Garden Maintenance Tips
Contributed by Toi Graham
To cut a neat circle around a tree: While volunteering at Wistariahurst, we have tried all manner of things to create neat tree rings, for example, marking a circle with lime and a string loosely tied to the tree so that it would slip or a string tied loosely to a tree and tied at the other end to the edger just above the blade. Nothing provided a neat circle..
We finally we stumbled on this: use a yardstick. Place the end against the bark of the tree, taking care not to scrape young trees when stepping on the edger at the other end. (The yardstick may bounce up against the bark.) When working in pairs, one remains kneeling and moving the yardstick around the base of the tree while the other does the edging; then they change jobs for the next tree so that no one is down for too long. This method makes a 3 foot radius about the base of the tree. Most mowers can make a 6 foot diameter turn. We have to fudge just a bit with more mature trees which do not have round trunks.
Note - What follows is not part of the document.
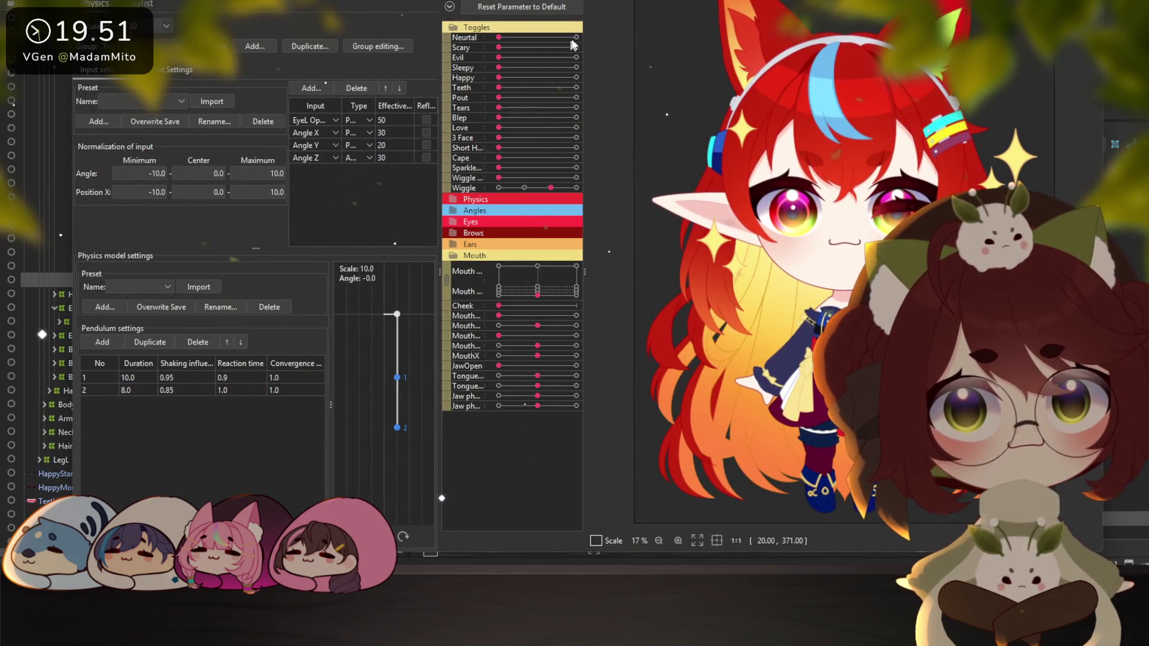
# Switch the Sparkle toggle on in the physics preview to check the sparkles
pyautogui.click(575, 167)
To cut back perennials to achieve a nicely rounded shape: Working in pairs, gather the plant (in our case the 100 or so catmint plants surrounding the rose garden.) Using a bungee cord, tie up the plant above where you plan to cut. Then with one person holding the tips, well away from the the location of the cutting point, cut the plant straight across. Remove the bungeed bundle to a trash barrel and unhook allowing all of the cut ends to fall into the barrel. There is no clean up. The plant, when held upright and cut in this manner, falls out into a small mound rather than looking as though it had just been given a crew cut.